------ DATA IN THIS EXERCISE ------

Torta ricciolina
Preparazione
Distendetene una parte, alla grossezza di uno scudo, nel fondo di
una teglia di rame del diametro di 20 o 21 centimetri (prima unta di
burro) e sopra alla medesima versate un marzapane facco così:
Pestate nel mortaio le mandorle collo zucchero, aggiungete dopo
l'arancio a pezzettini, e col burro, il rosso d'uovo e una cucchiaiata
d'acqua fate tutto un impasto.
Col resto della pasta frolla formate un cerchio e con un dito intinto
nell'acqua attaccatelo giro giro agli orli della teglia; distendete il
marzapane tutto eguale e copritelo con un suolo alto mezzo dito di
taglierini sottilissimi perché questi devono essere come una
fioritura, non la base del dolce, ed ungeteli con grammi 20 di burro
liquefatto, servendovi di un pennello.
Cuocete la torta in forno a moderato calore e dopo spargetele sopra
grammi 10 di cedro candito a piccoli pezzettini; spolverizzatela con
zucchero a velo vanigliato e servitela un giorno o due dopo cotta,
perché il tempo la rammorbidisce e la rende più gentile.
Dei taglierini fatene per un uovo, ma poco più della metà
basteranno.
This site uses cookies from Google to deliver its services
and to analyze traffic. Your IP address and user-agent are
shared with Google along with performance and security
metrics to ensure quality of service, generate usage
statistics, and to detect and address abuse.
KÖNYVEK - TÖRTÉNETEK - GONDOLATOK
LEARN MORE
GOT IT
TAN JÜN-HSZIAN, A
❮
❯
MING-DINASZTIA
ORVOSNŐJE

------
------ DATA IN THIS EXERCISE ------

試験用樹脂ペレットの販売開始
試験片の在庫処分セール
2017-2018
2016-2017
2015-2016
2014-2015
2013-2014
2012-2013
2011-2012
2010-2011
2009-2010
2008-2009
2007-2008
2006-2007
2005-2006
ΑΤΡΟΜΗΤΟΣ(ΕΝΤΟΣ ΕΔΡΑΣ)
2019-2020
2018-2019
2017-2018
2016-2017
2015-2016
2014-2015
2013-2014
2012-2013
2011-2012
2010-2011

------
------ DATA IN THIS EXERCISE ------

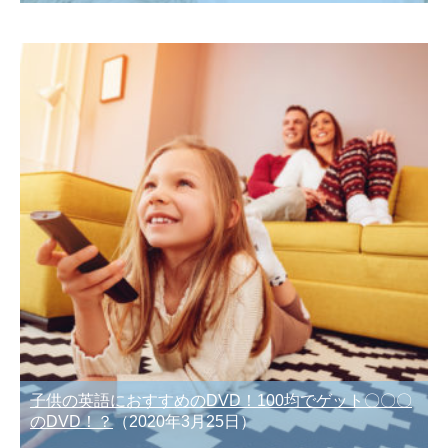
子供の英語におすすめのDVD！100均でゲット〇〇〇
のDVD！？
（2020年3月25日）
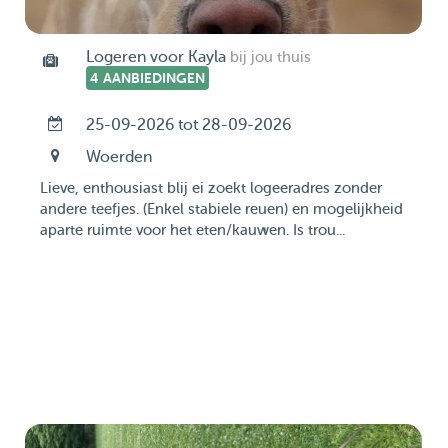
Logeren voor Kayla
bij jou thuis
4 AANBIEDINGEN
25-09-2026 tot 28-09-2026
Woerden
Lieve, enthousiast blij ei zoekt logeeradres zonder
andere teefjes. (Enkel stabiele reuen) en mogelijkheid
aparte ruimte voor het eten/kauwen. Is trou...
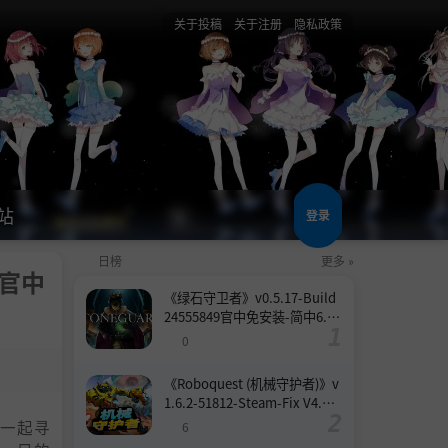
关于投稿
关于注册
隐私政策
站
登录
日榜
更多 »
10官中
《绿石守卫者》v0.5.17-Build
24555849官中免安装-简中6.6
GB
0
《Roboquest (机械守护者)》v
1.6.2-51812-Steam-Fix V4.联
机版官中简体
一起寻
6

------

**TASK DESCRIPTION**: Please count the lines above that hold the string "alla" and reply with the number alone.

**SOLUTION**: 2